• [Excerpt to read]
········

Linked to the latter has been Tufton St. London, US #KochNetwork influence on Brexit, due to antipathy towards EU regulation on environment, fossil fuels, financial transparency and taxes, not to forget open society, liberal democracy and empowered citizens; shared by the Kremlin and right wing Murdoch media.

Then, as disturbing, but maybe not unrelated, is another push from Koch’s Heritage Foundation for GOP permanence in Project 2025 – Koch Heritage Foundation Plan – Trump GOP – Permanent Republican Government.

Opinion | What if Trump’s conspiracy was way bigger than we know?

Thom Hartmann 11 Sep ‘23

There was, it increasingly appears, a conspiracy involving some in the most senior levels of the Trump administration to end American representative democracy and replace it with a strongman oligarchy along the lines of Putin’s Russia or Orbán’s Hungary.

This would be followed, after the January 20th swearing-in of Trump for a second term, by a complete realignment of US foreign policy away from NATO and the EU and toward oligarchic, autocratic nations like Russia, China, Saudi Arabia, and Hungary.

So, what did Trump do, and why did he do it? And who helped him and why?

There’s little dispute that on January 6th, 2021, an armed mob incited by Donald Trump and led by members of several white supremacist militias tried to murder the Vice President and Speaker of the House to prevent the certification of Joe Biden’s 7-million-vote victory in the November 2020 Election.

Evidence is growing, however, that the leadership of this conspiracy to end our form of government and replace it with a Putin-style strongman oligarchy wasn’t limited to Trump, Stone, Giuliani, and a few dozen militia members.

If Trump was truly planning not just to hang onto the presidency but to concurrently seize every lever of power in Washington — the way coups conducted from “inside of government” (like Putin and Orbán did) typically happen — he’d need some help, particularly from the military and the senior levels of federal law enforcement. So let’s start there.

Over at the Department of Defense then-acting Defense Secretary Chris Miller and his Chief of Staff Kash Patel (formerly of Devin Nunes’ staff) were running the place.

They controlled the Pentagon and our armed forces but, more importantly, they controlled the National Guard, whose troops had previously surrounded buildings in the Capitol area three-deep during the peaceful BLM protests in the summer of 2020.

Commander-in-Chief Trump (on whose behalf he acted), then issued a memo (attached at the end of this article) on January 4th specifically directing McCarthy and the National Guard that they were:

  • Not authorized to be issued weapons, ammunition, bayonets, batons, or ballistic protection equipment such as helmets and body armor.
  • Not to interact physically with protestors, except when necessary in self-defense or defense of others.
  • Not to employ any riot control agents.

········

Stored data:
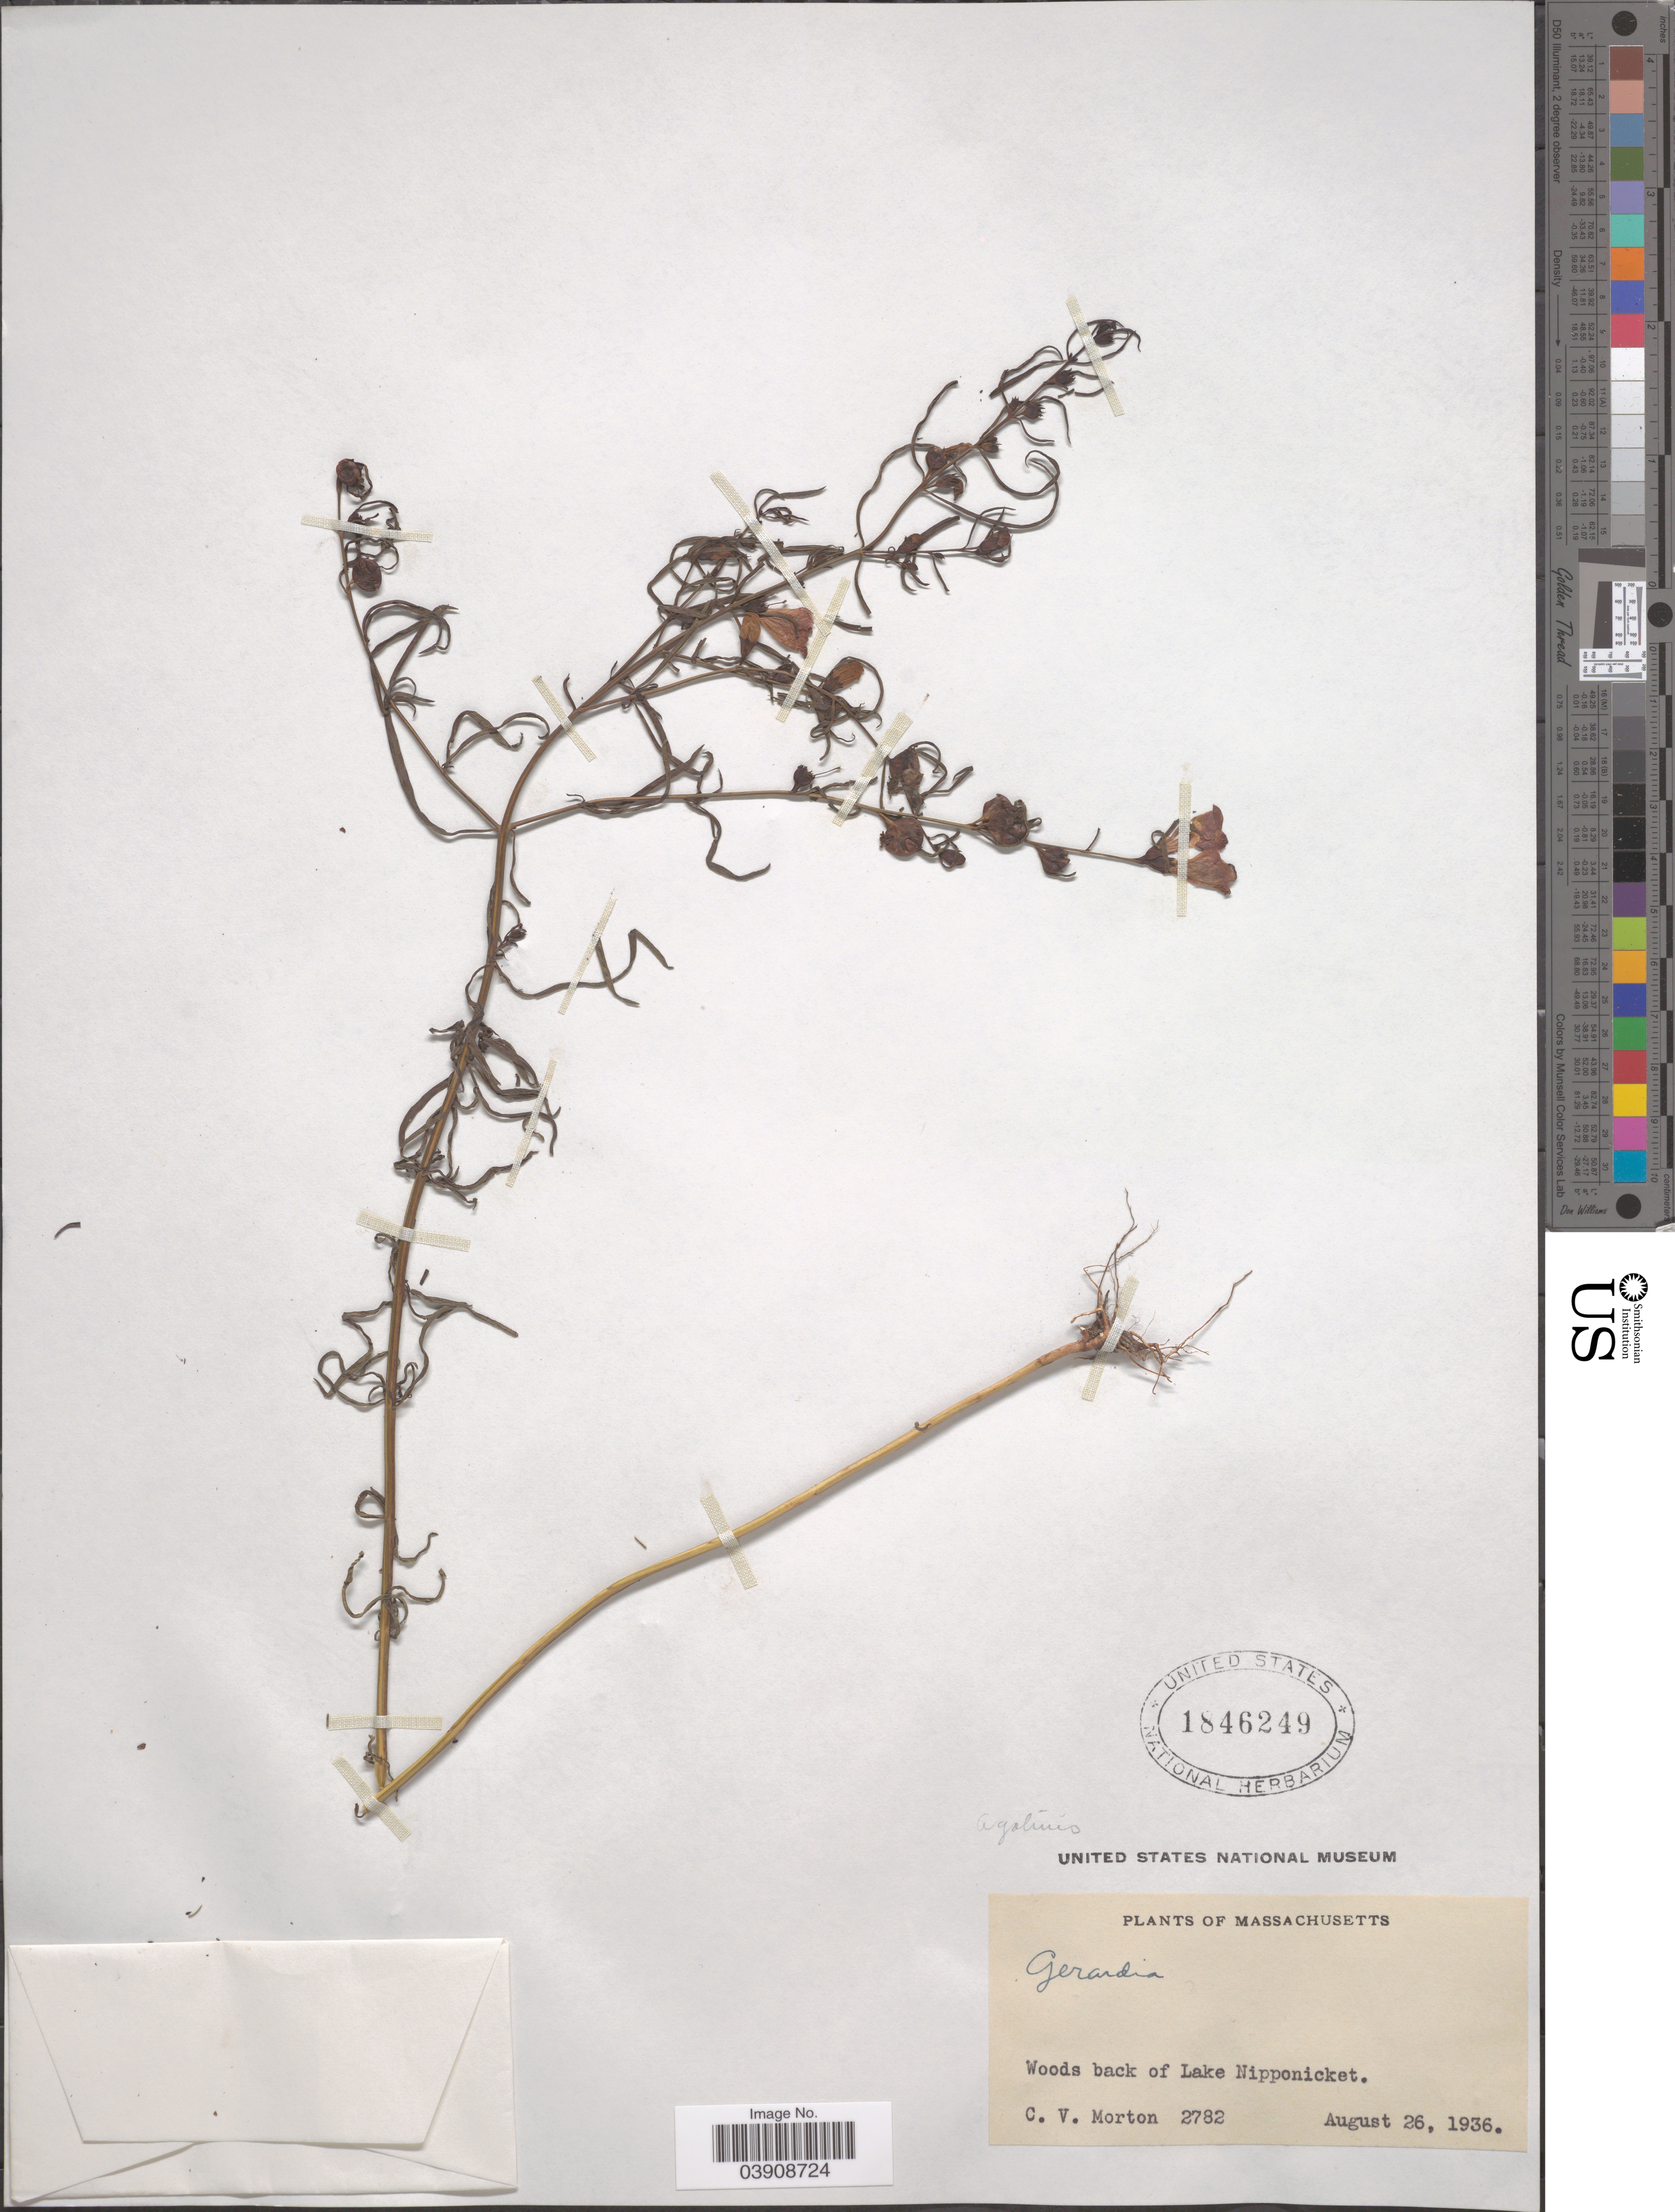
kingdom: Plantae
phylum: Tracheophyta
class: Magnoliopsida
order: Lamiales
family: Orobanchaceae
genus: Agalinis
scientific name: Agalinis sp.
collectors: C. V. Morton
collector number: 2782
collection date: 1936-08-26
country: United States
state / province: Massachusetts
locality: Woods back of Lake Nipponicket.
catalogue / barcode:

········

• [Problem set]
• a. According to the excerpt about Trump and January 6th, who was running the Department of Defense?
• b. Continue the excerpt about Trump and January 6th from its last line.

• [Final results]
• a. Then-acting Defense Secretary Chris Miller and his Chief of Staff Kash Patel were running it.

• b.
  • Not to share equipment with law enforcement agencies.
  • Not authorized to use Intelligence, Surveillance, and Reconnaissance (ISR) assets or to conduct ISR or Incident, Awareness, and Assessment activities in assistance to Capitol Police.
  • Not allowed to employ helicopters or any other air assets.
  • Not to conduct searches, seizures, arrests, or other similar direct law enforcement activity.
  • Not authorized to seek support from any non-DC National Guard units.

Then-Deputy Chief of Staff for Operations General Charles Flynn, the brother of convicted/pardoned foreign agent General Michael Flynn (who had been pushing Trump to declare martial law and seize voting machines nationwide) was on the call; both the Pentagon and the Army, it has been reported, lied to the press, Congress, and, apparently, to the Biden administration about his presence on that call for almost a year.

It wasn’t until December that it was widely reported that the National Security Council’s Colonel Earl Matthews (who was also on the call) wrote a memo calling both Charles Flynn and Lt. Gen Walter Piatt, the Director of Army Staff, “absolute and unmitigated liars” for their testimony to Congress in which they both denied they’d argued to withhold the National Guard on January 6th.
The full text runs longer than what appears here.